A bill that would streamline the school bus driver training and licensure process was released from the Assembly transportation committee Thursday.
The bill (A3564), sponsored by LD 30 Assemblymen Ned Thomson and Sean Kean, would allow school districts to administer the commercial driver license exam and most motor vehicle services to become a school bus driver, coordinated by the Motor Vehicle Commission. Schools could provide applications for endorsements, process permit fees and identification verification, but candidates would still have to take the road test through the MVC.
“The government pandemic lockdowns exacerbated an already difficult situation for school districts looking to hire qualified school bus drivers,” Thomson (R-Monmouth) said. “Sean and I want to make it convenient for drivers to earn their CDLs and for districts to fill these slots while maintaining the strictest of standards to ensure our school children are in good hands.”
School bus drivers must be at least 21 years old and pass a plethora of written and skills tests, physical exams and background checks. The training from start to finish is more than two months.
More than 280 New Jersey’s 600 school districts own their own school bus fleets or augment them with contractors. Another 156 rely on bus contractors only.

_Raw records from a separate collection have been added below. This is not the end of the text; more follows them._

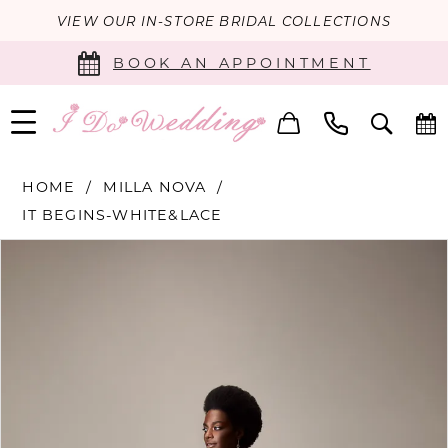
VIEW OUR IN-STORE BRIDAL COLLECTIONS
BOOK AN APPOINTMENT
HOME
MILLA NOVA
IT BEGINS-WHITE&LACE
PAUSE AUTOPLAY
PREVIOUS SLIDE
NEXT SLIDE
Products
Skip
0
Views
to
Carousel
end
1
2
3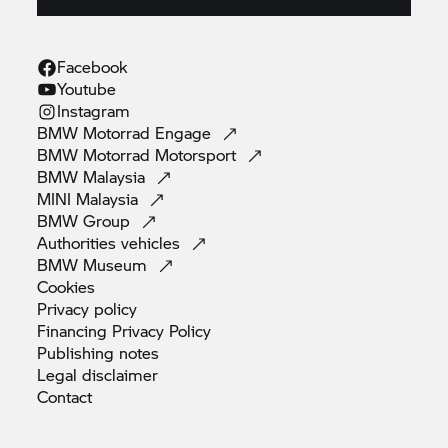
Facebook
Youtube
Instagram
BMW Motorrad
Engage
BMW Motorrad
Motorsport
BMW
Malaysia
MINI
Malaysia
BMW
Group
Authorities
vehicles
BMW
Museum
Cookies
Privacy
policy
Financing Privacy
Policy
Publishing
notes
Legal
disclaimer
Contact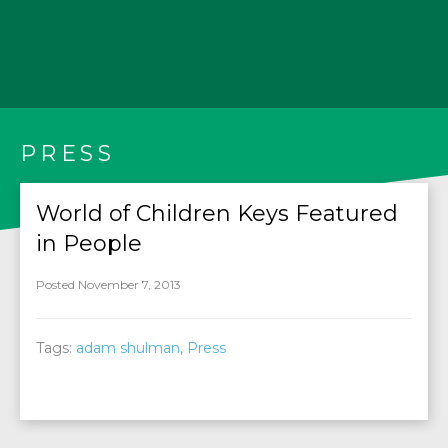
PRESS
World of Children Keys Featured
in People
Posted November 7, 2013
Tags:
adam shulman
,
Press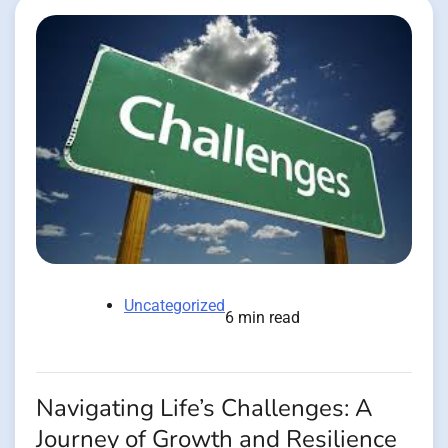
Uncategorized
6 min read
Navigating Life’s Challenges: A
Journey of Growth and Resilience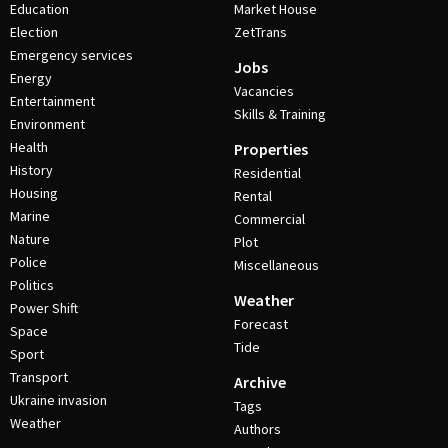
Education
Market House
Election
ZetTrans
Emergency services
Jobs
Energy
Vacancies
Entertainment
Skills & Training
Environment
Health
Properties
History
Residential
Housing
Rental
Marine
Commercial
Nature
Plot
Police
Miscellaneous
Politics
Weather
Power Shift
Forecast
Space
Tide
Sport
Transport
Archive
Ukraine invasion
Tags
Weather
Authors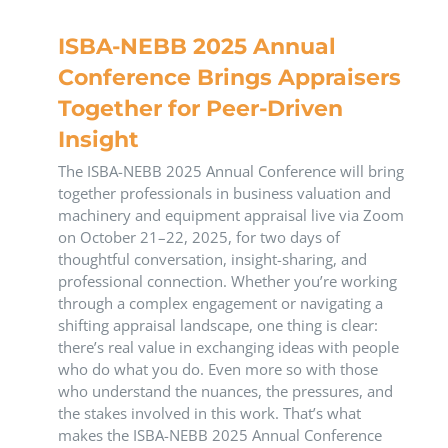
ISBA-NEBB 2025 Annual
Conference Brings Appraisers
Together for Peer-Driven
Insight
The ISBA-NEBB 2025 Annual Conference will bring
together professionals in business valuation and
machinery and equipment appraisal live via Zoom
on October 21–22, 2025, for two days of
thoughtful conversation, insight-sharing, and
professional connection. Whether you’re working
through a complex engagement or navigating a
shifting appraisal landscape, one thing is clear:
there’s real value in exchanging ideas with people
who do what you do. Even more so with those
who understand the nuances, the pressures, and
the stakes involved in this work. That’s what
makes the ISBA-NEBB 2025 Annual Conference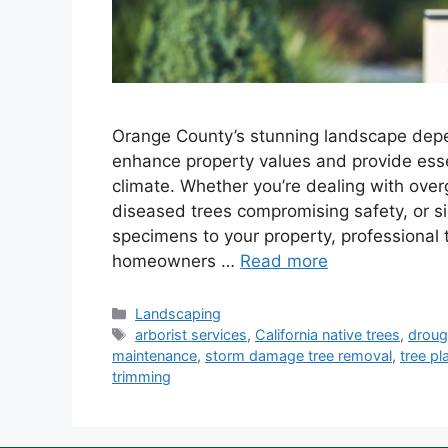
Orange County’s stunning landscape depe
enhance property values and provide esse
climate. Whether you’re dealing with over
diseased trees compromising safety, or s
specimens to your property, professional 
homeowners …
Read more
Landscaping
arborist services
,
California native trees
,
droug
maintenance
,
storm damage tree removal
,
tree pl
trimming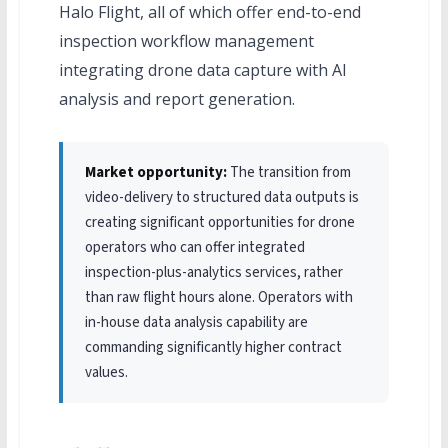
Halo Flight, all of which offer end-to-end
inspection workflow management
integrating drone data capture with AI
analysis and report generation.
Market opportunity:
The transition from
video-delivery to structured data outputs is
creating significant opportunities for drone
operators who can offer integrated
inspection-plus-analytics services, rather
than raw flight hours alone. Operators with
in-house data analysis capability are
commanding significantly higher contract
values.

“Few people really considered how critical bus drivers were to the smooth operation of schools and extracurricular activities until there was this shortage,” added Kean (R-Monmouth). “Students have missed class time because their bus is late, or doesn’t show up at all. Sports teams have had to forfeit games because they lacked transportation. Ned’s and my bill streamlines the process for drivers and districts, to alleviate this strain on everyone.”
The bill now goes to the speaker for further consideration.